Meine Großeltern, Franz und Johanna Sternath,

kauften 1881 von einem gewissen

Kaiser das Hofbauernhaus. Meine Mutter

Maria wurde 1879 geboren, leider verlor sie ihre

Mutter im Alter von neun Jahren. Mein Vater, Johann

Strohmeier, wurde 1874 geboren und diente

dem Kaiser als Berufssoldat. Meine Eltern hatten

24 Kinder, 18 Buben und 6 Dirndln. Einige von ihnen

sind als kleine Kinder verstorben und sechs von

ihnen hat 1918 die Spanische Grippe dahingerafft.

Als Letztgeborene kann ich mich nur an neun meiner

Geschwister erinnern. Obwohl wir eine Großfamilie

waren, hat es uns an nichts gefehlt. Die Mutter

kümmerte sich, dank ihres Wissens, um Kranke

und Schwangere und sorgte mit allerlei Kräutern

und Medizin für die Linderung so manchen Leidens.

Der Vater bewirtschaftete mit uns Kindern den Hof

und dank seiner Arbeit mussten wir niemals Hunger

leiden. Das war in den Vorkriegsjahren durchaus

nicht überall so. Viele Menschen mussten um ihr

Überleben kämpfen und besonders schlimm war es

für die ausgedienten Knechte und Mägde.

Ich erinnere mich noch gut an Agnes. Ein alter

„Haartrog“, den man für die Schweineschlachtung

benutzte, um im heißen Wasser die Borsten abzureiben,

war ihr Zuhause.
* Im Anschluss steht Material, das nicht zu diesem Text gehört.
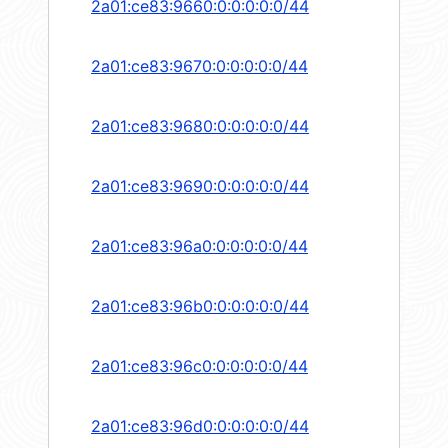
2a01:ce83:9660:0:0:0:0:0/44
2a01:ce83:9670:0:0:0:0:0/44
2a01:ce83:9680:0:0:0:0:0/44
2a01:ce83:9690:0:0:0:0:0/44
2a01:ce83:96a0:0:0:0:0:0/44
2a01:ce83:96b0:0:0:0:0:0/44
2a01:ce83:96c0:0:0:0:0:0/44
2a01:ce83:96d0:0:0:0:0:0/44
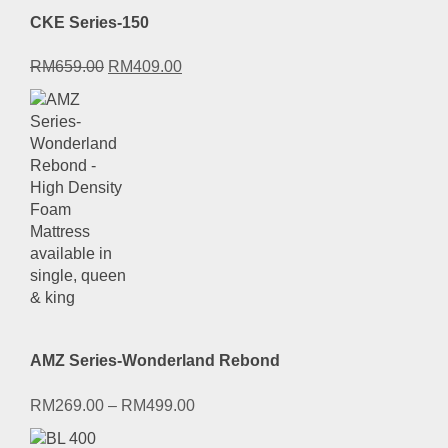
CKE Series-150
Original
Current
RM
659.00
RM
409.00
price
price
was:
is:
RM659.00.
RM409.00.
AMZ Series-Wonderland Rebond
RM
269.00
–
RM
499.00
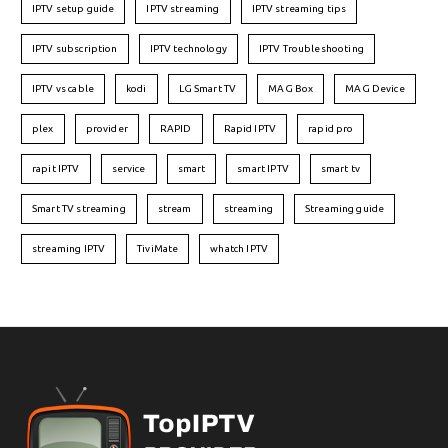
IPTV setup guide
IPTV streaming
IPTV streaming tips
IPTV subscription
IPTV technology
IPTV Troubleshooting
IPTV vs cable
kodi
LG Smart TV
MAG Box
MAG Device
plex
provider
RAPID
Rapid IPTV
rapid pro
rapit IPTV
service
smart
smart IPTV
smart tv
Smart TV streaming
stream
streaming
Streaming guide
streaming IPTV
TiviMate
whatch IPTV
Darin lag ein alter Strohsack,

mit Woazfedern gefüllt, das war ihr Quartier.

Unter dem Strohsack waren ihre wenige Kleidung,

mit einer Schnur zu einem Bündel verschnürt, das

ihr als Polster diente, sowie ihre Papiere und eine

Blechbüchse. Das war ihr gesamtes Hab und Gut.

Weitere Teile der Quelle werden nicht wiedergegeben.